PERKEMBANGAN teknologi tidak mengenal batas. Teknologi sanggup menerobos dan memodifikasi hal-hal yang bersifat tradisional. Wayang misalnya, kini muncul dalam balutan teknologi digital. Kesenian klasik yang telah dinobatkan UNESCO sebagai warisan mahakarya dunia seni bertutur ini hadir dalam format baru yang disebut wayang elektronik (e-wayang) yang belakangan mulai akrab di telinga publik.
Uniknya, teknologi e-wayang justru diciptakan dan dipopulerkan oleh tiga alumnus Institut Pertanian Bogor, yakni Mawan Sugiyanto, Rina Mardiana dan Dhiny. Pada 2010 mereka pernah mempresentasikan penemuannya di hadapan sejumlah pejabat untuk mendukung sebuah penelitian tentang wayang yang dilakukan Kementerian Komunikasi dan Informatika (Kominfo) dan lembaga Riset dan Teknologi (Ristek). Ketiganya terus mengembangkan dan mempromosikan e-wayang ke publik lewat Facebook dan website.

Tugas yang Dikerjakan:
Kutip ulang seluruh teks tentang e-wayang di atas tanpa mengubah satu kata pun.

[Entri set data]
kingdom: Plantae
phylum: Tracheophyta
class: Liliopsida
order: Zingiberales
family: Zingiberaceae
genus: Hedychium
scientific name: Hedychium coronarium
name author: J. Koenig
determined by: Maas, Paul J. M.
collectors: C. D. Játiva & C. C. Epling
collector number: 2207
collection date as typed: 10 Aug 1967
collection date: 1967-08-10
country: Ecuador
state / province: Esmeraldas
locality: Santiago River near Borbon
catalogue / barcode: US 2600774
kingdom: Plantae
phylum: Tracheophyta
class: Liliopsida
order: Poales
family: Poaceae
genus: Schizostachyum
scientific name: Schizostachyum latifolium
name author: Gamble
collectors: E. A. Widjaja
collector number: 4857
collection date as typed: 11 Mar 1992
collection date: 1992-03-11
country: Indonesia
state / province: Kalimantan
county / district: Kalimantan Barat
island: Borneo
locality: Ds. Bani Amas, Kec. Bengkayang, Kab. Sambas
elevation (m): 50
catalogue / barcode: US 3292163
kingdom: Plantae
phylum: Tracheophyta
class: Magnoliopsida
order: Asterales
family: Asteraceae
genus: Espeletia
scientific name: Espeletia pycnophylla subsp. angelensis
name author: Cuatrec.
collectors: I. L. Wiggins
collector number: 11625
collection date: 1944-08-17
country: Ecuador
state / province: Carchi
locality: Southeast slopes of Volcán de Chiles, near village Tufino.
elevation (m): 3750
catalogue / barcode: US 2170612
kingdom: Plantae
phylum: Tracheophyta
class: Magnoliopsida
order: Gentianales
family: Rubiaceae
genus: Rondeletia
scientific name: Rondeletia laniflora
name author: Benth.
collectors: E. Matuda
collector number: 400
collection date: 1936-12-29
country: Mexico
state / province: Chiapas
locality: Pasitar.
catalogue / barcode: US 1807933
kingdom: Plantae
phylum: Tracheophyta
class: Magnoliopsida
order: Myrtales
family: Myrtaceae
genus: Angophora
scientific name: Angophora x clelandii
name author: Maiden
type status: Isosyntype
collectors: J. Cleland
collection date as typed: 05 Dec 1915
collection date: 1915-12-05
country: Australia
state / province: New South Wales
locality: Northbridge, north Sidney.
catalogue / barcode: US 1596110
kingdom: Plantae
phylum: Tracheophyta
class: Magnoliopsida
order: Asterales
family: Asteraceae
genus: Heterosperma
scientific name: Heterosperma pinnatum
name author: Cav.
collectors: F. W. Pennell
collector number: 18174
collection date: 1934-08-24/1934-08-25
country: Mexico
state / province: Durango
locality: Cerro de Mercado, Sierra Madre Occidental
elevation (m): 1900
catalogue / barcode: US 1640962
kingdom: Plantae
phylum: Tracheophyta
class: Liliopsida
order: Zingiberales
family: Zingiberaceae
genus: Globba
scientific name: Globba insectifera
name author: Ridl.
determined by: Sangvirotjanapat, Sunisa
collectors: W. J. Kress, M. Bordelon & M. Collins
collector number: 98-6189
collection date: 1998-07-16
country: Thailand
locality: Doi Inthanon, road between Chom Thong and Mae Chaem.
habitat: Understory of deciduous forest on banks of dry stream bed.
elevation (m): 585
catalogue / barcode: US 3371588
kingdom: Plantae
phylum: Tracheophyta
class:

Hasil Tugas:
PERKEMBANGAN teknologi tidak mengenal batas. Teknologi sanggup menerobos dan memodifikasi hal-hal yang bersifat tradisional. Wayang misalnya, kini muncul dalam balutan teknologi digital. Kesenian klasik yang telah dinobatkan UNESCO sebagai warisan mahakarya dunia seni bertutur ini hadir dalam format baru yang disebut wayang elektronik (e-wayang) yang belakangan mulai akrab di telinga publik.
Uniknya, teknologi e-wayang justru diciptakan dan dipopulerkan oleh tiga alumnus Institut Pertanian Bogor, yakni Mawan Sugiyanto, Rina Mardiana dan Dhiny. Pada 2010 mereka pernah mempresentasikan penemuannya di hadapan sejumlah pejabat untuk mendukung sebuah penelitian tentang wayang yang dilakukan Kementerian Komunikasi dan Informatika (Kominfo) dan lembaga Riset dan Teknologi (Ristek). Ketiganya terus mengembangkan dan mempromosikan e-wayang ke publik lewat Facebook dan website.